▶ [SOURCE DOCUMENT]:

Sat Aug 19, 2017, 10:42 AM
Aug 2017

It was the fantasist of the '80s, the smiling benevolent grandpa figure who coined many of these awful cliches about Shining City on a Hill or Breaking the Surly Bonds of Earth and Touching the Face of God.
etc ad nauseam.

(ps - a crook, but these days it doesn't matter.) A different sort of actor.

"I have left orders to be awakened at any time in case of national emergency, even if I’m in a cabinet meeting." (Reagan)
These days, DT wouldn't even break off his golf game to respond.

If the Challenger disaster happened this year, our Dear Leader would call the dead crew-members 'losers' because they allowed the spaceship to explode.

Do call me a liar for even thinking this, but it is true.

Aristus

(66,467 posts)
5. No. You're not a liar. It is true.
Sat Aug 19, 2017, 11:20 AM
Aug 2017

The ever-accelerating process of the USA coming apart at the seams started with Reagan. He insisted that government was the enemy, instead of a place where people from a huge, disparate, wildly-diverse nation could come together to express and put into action our common ideals.

▶ [TASK REQUIREMENTS]:
Carry on the forum thread about Reagan and Trump, picking up right after its last sentence.

▶ [DATASET EXCERPTS]:
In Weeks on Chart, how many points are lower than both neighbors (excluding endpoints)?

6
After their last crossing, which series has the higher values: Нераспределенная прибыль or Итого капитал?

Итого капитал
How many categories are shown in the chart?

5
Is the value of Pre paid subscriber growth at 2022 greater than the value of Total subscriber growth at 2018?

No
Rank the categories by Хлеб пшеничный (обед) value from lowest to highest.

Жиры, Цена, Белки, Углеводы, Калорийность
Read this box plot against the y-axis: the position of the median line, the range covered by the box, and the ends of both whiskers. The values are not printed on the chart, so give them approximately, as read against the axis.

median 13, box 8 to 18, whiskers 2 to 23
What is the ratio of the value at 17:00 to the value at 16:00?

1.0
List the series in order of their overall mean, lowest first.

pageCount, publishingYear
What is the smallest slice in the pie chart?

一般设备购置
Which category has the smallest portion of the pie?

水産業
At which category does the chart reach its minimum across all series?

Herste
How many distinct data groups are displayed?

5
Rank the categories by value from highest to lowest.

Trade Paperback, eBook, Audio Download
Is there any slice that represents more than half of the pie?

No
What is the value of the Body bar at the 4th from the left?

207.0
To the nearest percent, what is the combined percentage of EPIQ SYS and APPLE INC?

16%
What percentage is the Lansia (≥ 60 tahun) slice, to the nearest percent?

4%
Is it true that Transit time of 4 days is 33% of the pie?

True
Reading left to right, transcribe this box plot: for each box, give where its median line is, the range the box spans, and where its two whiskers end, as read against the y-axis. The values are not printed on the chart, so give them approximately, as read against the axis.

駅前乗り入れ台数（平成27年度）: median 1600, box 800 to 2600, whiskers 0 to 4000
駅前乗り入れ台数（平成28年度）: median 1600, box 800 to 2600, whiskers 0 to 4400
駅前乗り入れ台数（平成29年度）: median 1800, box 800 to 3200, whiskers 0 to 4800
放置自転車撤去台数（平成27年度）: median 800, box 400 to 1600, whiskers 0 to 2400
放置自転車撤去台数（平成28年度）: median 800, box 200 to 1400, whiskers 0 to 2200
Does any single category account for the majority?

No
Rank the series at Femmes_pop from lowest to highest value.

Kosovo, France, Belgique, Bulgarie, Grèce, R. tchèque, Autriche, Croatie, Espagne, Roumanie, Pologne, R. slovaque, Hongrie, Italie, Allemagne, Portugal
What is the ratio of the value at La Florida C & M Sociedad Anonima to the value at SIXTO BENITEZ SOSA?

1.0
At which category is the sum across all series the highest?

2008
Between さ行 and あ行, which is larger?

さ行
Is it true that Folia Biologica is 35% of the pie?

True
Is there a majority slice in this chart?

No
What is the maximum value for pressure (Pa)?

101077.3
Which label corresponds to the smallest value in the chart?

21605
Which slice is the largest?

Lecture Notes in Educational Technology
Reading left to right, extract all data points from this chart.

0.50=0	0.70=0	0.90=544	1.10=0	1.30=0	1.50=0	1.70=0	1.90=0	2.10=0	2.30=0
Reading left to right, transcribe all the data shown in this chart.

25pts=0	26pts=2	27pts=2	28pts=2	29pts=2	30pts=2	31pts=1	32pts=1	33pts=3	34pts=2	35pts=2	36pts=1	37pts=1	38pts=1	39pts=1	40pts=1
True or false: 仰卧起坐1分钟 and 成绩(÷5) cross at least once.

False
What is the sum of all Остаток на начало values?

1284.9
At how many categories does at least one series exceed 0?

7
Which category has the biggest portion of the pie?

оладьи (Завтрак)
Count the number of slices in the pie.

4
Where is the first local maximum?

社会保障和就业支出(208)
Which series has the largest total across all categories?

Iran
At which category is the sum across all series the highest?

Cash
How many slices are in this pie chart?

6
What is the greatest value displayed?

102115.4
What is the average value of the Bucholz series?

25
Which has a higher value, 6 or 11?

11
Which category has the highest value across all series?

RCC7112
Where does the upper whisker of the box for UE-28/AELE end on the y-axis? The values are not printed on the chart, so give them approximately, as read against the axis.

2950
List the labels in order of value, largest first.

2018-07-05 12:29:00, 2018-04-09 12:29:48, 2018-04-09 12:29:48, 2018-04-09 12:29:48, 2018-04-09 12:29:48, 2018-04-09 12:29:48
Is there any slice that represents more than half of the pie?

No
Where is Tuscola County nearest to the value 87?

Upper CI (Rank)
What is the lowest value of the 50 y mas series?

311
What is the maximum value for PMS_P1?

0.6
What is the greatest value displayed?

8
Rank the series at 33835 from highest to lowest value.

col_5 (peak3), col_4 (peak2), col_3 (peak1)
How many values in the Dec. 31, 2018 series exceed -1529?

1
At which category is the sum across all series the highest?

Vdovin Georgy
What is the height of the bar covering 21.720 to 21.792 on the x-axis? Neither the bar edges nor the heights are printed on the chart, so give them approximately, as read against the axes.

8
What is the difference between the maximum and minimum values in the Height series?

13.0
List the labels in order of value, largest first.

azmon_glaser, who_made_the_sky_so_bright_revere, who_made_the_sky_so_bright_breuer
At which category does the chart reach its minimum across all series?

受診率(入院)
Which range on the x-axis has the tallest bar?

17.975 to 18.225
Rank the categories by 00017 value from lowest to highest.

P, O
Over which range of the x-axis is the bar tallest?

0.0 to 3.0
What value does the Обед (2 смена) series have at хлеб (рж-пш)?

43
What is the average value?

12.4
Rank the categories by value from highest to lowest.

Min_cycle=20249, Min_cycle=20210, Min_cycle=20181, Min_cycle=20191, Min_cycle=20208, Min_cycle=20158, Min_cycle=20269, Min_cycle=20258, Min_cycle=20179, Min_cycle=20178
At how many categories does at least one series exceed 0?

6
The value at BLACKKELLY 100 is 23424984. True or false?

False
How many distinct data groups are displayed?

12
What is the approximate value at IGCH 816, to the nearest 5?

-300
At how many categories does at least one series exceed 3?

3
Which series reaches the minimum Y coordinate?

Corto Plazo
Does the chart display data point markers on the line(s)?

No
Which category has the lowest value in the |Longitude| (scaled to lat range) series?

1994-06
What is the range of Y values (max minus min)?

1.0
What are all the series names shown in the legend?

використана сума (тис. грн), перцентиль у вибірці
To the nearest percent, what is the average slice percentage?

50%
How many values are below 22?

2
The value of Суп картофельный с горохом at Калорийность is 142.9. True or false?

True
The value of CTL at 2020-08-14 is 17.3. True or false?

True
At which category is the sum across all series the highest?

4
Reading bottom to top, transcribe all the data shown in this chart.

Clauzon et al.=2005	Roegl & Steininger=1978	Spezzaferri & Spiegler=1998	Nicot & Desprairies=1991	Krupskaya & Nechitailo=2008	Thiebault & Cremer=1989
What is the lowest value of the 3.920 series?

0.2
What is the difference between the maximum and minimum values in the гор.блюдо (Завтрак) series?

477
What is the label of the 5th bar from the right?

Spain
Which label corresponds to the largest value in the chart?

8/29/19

▶ [RESULT OF THIS EXERCISE]:
He supported policies that disenfranchised voters who opposed his provincial view of public life. He hastened the impoverishment of people who were already experiencing overwhelming challenges in life. And fomented a culture in which these same people would be blamed for their own poverty and hopelessness.

He strengthened a view of patriotism as something that required no sacrifice, no effort, no compassionate humanity; just flag-waving, fist-pumping, and endless, mindless chants of "U-S-A! U-S-A! U-S-A!"

Reagan was the beginning of the end. A figure of vapid, feckless, ineffective national leadership that has finally found its ultimate expression in the person of Donald Trump.

PJMcK

(22,050 posts)
8. I agree with everything you wrote
Sat Aug 19, 2017, 12:45 PM
Aug 2017

Plus, there are many more reasons to hate Reagan. For example, he ignored the advent of the AIDS epidemic. He was a criminal. He was surrounded by people who were greedy individualists and corporatists.

As you wrote, he "was the beginning of the end."

PJMcK

(22,050 posts)
7. At least Reagan had a sense of humor
Sat Aug 19, 2017, 12:42 PM
Aug 2017

I'll never defend his policies but Ronald Reagan could tell a joke. The quote you wrote is almost as funny as when his open mic caught his ad lib aside, "My fellow Americans. I'm pleased to announce that I've signed legislation outlawing the Soviet Union. We begin bombing in five minutes."

There is quite a bit of dark humor there although the open mic could've made it a terrible mistake.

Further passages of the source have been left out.